[Activity]: Search the data for the word "úhradě" and copy each line that has it.

[Dataset content]:

=====

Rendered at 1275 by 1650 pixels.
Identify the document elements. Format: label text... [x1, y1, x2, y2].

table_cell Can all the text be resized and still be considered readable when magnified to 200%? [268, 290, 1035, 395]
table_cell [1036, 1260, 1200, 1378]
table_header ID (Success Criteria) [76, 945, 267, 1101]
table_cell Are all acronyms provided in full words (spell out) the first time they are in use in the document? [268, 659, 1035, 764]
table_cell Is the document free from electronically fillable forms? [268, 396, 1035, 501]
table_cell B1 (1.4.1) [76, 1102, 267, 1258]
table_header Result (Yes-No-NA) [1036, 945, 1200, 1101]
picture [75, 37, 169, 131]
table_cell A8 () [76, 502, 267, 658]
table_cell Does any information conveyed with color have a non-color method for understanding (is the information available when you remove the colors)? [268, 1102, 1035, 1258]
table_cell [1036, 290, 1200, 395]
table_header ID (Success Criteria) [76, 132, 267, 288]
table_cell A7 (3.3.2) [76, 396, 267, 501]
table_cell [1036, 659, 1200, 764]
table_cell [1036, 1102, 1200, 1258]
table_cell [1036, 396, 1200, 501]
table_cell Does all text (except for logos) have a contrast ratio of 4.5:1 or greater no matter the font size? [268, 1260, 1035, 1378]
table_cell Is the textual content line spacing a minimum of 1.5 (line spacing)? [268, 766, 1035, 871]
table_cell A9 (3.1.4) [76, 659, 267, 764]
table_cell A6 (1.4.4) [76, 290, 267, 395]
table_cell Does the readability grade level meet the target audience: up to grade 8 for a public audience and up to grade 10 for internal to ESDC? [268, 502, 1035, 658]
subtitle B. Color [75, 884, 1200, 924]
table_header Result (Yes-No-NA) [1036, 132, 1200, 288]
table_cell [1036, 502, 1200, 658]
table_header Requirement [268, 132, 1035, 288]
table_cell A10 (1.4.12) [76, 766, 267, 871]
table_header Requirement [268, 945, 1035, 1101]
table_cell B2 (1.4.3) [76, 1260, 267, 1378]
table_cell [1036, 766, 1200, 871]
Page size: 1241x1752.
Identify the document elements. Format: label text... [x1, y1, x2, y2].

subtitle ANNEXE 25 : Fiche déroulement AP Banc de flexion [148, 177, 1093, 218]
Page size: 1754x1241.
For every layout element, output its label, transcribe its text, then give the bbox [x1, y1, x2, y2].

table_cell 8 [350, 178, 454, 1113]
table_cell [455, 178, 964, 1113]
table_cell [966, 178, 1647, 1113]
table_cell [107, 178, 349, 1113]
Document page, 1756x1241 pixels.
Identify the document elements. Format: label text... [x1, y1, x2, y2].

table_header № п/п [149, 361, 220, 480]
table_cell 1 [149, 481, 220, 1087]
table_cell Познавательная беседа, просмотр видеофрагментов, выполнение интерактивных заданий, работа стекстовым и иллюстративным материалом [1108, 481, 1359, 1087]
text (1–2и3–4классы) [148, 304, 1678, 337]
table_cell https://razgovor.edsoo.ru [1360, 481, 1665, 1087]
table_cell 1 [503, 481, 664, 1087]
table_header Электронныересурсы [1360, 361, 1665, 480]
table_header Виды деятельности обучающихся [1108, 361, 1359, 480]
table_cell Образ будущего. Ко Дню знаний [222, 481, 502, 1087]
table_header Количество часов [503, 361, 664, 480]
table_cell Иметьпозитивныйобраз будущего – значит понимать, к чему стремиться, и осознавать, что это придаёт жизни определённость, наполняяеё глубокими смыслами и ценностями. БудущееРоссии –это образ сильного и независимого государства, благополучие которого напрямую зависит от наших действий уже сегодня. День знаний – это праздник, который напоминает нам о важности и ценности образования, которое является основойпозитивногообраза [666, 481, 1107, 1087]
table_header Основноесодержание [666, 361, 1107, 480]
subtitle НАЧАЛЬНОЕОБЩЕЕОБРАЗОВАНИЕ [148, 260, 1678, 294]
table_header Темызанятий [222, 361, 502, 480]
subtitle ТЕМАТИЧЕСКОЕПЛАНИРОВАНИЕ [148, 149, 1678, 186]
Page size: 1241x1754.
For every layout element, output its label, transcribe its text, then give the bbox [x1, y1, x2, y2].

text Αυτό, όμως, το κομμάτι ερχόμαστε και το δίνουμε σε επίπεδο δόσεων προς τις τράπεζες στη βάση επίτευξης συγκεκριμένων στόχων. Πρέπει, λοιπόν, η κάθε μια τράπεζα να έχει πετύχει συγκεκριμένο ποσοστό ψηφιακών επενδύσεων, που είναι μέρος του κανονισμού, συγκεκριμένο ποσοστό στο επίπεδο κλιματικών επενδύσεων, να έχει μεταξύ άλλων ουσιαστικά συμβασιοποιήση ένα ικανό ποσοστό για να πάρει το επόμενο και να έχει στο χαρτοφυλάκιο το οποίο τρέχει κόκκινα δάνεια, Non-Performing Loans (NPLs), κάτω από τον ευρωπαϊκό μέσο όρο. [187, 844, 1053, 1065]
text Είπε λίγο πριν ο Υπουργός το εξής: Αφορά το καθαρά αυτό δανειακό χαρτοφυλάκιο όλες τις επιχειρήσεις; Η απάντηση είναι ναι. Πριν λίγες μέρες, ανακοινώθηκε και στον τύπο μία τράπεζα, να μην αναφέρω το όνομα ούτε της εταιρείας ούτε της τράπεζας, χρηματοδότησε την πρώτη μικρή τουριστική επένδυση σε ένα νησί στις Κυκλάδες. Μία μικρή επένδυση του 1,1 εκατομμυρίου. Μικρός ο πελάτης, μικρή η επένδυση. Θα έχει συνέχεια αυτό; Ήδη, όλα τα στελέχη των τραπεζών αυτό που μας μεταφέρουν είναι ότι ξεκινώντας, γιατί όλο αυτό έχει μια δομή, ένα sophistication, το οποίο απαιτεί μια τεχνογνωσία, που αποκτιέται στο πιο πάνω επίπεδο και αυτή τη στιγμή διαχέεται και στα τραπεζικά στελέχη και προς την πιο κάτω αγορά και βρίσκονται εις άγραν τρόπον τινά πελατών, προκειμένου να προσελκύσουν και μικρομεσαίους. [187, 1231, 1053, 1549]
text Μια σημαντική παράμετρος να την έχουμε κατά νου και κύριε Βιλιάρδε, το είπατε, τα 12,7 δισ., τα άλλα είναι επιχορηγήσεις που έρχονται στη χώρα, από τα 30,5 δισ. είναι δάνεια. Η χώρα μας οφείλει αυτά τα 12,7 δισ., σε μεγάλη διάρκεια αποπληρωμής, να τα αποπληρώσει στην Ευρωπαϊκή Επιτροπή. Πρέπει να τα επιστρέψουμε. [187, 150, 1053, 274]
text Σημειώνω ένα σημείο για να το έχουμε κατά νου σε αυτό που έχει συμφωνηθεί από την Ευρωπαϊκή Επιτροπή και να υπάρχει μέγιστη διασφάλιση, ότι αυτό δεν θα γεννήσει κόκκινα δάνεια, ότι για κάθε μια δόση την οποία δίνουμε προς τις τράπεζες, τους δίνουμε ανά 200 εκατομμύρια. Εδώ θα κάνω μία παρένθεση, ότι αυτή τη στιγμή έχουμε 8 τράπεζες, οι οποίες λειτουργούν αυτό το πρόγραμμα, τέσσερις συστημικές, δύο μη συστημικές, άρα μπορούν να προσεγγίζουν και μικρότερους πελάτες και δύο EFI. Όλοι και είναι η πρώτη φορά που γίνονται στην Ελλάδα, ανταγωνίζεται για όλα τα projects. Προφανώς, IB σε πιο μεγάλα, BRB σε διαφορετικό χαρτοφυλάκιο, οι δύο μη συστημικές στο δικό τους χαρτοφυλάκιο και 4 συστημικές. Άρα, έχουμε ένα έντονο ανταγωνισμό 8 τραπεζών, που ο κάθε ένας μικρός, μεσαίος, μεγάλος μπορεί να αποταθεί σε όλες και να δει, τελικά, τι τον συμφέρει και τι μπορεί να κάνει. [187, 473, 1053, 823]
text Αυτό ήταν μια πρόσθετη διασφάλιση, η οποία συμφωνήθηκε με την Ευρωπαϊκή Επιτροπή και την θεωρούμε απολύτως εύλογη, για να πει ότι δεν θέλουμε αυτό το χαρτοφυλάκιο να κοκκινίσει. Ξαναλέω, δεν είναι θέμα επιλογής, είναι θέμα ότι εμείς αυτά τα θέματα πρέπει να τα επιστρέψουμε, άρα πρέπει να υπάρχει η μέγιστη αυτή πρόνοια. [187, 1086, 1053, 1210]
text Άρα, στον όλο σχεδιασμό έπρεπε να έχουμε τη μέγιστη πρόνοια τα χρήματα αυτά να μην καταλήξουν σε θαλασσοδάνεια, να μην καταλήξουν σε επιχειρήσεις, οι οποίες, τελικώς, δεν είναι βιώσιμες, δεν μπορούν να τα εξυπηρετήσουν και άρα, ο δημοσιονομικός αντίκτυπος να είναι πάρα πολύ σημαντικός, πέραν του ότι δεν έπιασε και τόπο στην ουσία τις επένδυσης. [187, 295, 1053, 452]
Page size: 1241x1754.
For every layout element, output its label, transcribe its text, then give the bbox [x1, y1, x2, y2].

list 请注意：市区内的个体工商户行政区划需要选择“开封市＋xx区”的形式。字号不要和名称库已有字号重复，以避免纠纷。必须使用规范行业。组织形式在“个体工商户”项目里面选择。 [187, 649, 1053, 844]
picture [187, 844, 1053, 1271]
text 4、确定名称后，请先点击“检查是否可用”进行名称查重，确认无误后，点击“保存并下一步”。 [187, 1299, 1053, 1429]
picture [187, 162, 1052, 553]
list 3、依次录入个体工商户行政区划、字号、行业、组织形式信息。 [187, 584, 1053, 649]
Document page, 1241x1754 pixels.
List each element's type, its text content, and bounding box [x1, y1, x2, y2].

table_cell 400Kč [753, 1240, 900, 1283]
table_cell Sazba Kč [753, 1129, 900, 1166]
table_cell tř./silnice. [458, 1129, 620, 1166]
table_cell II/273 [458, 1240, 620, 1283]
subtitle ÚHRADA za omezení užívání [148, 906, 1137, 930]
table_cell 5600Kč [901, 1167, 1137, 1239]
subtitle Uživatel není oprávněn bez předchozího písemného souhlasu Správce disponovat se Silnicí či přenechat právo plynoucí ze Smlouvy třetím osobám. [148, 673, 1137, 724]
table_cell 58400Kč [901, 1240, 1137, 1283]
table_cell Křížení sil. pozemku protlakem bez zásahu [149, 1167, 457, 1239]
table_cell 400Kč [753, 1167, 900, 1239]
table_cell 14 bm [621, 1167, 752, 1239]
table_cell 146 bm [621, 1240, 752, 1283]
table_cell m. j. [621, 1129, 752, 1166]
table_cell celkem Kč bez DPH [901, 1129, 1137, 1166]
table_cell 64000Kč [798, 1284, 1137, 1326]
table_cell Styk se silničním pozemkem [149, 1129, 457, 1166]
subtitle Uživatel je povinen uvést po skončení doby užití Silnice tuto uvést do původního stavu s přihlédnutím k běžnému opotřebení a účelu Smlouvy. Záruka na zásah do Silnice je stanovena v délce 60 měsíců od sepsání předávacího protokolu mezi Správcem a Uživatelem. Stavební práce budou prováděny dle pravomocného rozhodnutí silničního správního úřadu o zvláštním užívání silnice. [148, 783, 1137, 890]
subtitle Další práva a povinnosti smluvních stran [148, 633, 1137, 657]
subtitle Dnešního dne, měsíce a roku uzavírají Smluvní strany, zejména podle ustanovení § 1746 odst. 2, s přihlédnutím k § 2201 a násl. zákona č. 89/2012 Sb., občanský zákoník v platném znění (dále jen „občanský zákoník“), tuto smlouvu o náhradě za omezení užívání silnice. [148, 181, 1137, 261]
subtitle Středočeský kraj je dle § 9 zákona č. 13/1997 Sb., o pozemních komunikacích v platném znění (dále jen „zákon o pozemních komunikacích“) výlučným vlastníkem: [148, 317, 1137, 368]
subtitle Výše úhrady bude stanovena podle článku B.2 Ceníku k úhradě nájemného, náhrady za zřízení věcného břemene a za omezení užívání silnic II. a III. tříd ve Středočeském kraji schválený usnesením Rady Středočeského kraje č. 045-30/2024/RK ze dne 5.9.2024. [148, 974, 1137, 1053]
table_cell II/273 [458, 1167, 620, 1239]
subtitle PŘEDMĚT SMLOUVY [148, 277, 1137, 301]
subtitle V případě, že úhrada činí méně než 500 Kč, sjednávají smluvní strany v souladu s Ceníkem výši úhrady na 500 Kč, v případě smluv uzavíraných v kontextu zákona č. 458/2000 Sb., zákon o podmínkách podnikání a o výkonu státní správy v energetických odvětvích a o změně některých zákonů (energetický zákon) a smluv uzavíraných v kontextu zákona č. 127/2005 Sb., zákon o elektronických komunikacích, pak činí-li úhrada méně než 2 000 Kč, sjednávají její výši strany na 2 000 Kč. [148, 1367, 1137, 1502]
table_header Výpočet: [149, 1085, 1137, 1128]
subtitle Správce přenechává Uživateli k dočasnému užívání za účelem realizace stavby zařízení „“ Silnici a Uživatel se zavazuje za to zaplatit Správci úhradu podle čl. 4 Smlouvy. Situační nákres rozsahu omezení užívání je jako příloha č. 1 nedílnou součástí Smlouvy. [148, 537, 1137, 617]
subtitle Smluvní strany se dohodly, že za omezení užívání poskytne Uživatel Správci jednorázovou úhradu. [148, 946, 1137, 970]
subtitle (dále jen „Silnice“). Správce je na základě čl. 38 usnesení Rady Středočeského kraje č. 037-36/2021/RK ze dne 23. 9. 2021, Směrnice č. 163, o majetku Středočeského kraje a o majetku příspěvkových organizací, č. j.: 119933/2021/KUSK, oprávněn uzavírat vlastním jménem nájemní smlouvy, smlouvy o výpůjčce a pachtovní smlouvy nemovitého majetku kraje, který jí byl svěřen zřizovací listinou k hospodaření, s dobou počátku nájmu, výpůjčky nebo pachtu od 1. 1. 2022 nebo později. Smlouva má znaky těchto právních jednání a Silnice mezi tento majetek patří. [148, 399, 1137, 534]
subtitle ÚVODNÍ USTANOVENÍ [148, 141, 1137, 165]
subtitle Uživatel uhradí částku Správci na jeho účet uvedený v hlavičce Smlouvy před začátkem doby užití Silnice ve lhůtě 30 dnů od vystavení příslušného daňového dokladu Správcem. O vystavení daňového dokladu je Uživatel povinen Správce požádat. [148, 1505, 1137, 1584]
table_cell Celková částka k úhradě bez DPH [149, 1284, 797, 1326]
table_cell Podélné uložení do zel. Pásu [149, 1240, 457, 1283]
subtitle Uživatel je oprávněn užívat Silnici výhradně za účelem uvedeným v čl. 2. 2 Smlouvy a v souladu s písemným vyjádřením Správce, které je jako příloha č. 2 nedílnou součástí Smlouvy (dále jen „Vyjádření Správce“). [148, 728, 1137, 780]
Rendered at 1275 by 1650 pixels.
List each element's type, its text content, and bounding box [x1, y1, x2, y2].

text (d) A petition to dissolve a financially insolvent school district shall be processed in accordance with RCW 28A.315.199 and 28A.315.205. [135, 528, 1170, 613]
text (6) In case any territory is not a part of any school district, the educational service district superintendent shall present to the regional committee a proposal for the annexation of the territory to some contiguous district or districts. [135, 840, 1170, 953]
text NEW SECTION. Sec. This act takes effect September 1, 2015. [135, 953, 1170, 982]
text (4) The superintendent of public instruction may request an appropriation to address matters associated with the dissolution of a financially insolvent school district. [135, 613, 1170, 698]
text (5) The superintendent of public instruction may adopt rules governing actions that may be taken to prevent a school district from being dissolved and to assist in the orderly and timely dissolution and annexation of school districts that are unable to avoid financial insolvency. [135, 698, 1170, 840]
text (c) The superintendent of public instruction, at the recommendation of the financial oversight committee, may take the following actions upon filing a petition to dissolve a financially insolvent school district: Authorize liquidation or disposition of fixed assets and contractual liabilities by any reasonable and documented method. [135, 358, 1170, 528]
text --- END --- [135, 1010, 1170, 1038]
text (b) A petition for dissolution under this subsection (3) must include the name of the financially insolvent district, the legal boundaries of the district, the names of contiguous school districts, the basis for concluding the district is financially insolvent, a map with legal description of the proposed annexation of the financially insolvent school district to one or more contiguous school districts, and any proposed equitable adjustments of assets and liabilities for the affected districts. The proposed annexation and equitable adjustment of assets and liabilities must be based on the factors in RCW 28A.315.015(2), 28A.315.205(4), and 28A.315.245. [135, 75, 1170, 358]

=====

[Answer for this exercise]:
subtitle Výše úhrady bude stanovena podle článku B.2 Ceníku k úhradě nájemného, náhrady za zřízení věcného břemene a za omezení užívání silnic II. a III. tříd ve Středočeském kraji schválený usnesením Rady Středočeského kraje č. 045-30/2024/RK ze dne 5.9.2024. [148, 974, 1137, 1053]
table_cell Celková částka k úhradě bez DPH [149, 1284, 797, 1326]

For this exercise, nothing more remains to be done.